Abstract

Wearable inertial sensors offer the possibility to monitor sleeping position and respiration rate during sleep, enabling a comfortable and low-cost method to remotely monitor patients. Novel methods to estimate respiration rate and position during sleep using accelerometer data are presented, with algorithm performance examined for two sensor locations, and accelerometer-derived respiration rate compared across sleeping positions. Eleven participants (9 male; aged: 47.82±14.14 years; BMI 30.9±5.27 kg/m2; AHI 5.77±4.18) undergoing a scheduled clinical polysomnography (PSG) wore a tri-axial accelerometer on their chest and upper abdomen.

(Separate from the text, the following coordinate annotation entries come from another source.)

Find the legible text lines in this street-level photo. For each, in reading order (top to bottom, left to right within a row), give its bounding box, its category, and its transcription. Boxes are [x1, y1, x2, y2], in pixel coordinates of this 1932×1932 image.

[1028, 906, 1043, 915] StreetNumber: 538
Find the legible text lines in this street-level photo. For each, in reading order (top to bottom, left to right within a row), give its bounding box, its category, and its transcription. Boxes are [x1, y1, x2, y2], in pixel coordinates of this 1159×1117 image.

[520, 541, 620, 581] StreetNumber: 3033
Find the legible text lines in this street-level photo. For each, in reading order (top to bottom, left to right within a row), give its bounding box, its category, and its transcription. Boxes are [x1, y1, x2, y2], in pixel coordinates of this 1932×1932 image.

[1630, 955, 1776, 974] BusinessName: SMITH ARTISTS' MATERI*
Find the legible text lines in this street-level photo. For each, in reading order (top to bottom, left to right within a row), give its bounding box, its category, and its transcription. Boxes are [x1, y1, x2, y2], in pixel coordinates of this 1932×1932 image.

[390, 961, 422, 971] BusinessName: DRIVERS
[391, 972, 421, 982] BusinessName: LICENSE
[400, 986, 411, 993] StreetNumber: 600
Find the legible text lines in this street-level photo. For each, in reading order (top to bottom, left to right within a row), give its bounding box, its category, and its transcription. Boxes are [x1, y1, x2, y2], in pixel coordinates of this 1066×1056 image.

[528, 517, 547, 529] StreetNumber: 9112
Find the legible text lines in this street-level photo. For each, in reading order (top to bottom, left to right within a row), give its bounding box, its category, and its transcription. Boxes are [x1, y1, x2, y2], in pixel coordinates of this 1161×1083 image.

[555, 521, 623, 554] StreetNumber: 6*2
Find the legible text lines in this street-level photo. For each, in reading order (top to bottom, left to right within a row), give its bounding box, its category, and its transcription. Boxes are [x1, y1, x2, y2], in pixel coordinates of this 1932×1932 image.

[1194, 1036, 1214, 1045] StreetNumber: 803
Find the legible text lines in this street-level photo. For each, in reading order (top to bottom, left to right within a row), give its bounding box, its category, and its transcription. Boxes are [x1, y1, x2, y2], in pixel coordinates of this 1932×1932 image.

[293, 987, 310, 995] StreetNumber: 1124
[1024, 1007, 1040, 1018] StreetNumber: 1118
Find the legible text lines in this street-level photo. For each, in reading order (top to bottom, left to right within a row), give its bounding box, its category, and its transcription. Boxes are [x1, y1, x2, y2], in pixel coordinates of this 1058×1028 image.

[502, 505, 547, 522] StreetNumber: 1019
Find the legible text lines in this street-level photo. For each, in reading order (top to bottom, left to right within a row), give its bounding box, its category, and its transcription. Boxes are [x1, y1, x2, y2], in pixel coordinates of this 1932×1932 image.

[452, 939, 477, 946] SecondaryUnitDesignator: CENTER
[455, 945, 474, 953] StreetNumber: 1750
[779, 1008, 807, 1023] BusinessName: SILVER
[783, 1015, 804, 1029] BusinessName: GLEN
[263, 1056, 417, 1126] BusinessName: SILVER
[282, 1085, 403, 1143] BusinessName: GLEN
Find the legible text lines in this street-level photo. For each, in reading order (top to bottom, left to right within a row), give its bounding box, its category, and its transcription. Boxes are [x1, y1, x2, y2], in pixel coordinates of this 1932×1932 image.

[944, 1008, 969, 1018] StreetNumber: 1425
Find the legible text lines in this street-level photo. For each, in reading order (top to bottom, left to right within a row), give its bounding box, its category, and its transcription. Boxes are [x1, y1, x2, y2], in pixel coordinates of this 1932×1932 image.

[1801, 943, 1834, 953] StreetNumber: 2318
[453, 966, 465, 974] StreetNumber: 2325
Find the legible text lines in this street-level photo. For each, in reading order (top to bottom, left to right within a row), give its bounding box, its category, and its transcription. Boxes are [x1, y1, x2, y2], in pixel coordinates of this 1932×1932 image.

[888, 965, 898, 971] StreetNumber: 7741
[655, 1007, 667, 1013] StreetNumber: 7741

PSG cannula flow and position data were used as benchmark data for respiration rate (breaths per minute, bpm) and position. Sleeping position was classified using logistic regression, with features derived from filtered acceleration and orientation. Accelerometer-derived respiration rate was estimated for 30 s epochs using an adaptive peak detection algorithm which combined filtered acceleration and orientation data to identify individual breaths. Sensor-derived and PSG respiration rates were then compared. Mean absolute error (MAE) in respiration rate did not vary between sensor locations (abdomen: 1.67±0.37 bpm; chest: 1.89±0.53 bpm; p=0.52), while reduced MAE was observed when participants lay on their side (1.58±0.54 bpm) compared to supine (2.43±0.95 bpm), p<0.01. MAE was less than 2 bpm for 83.6% of all 30 s windows across all subjects. The position classifier distinguished supine and left/right with a ROC AUC of 0.87, and between left and right with a ROC AUC of 0.94. The proposed methods may enable a low-cost solution for in-home, long term sleeping posture and respiration monitoring.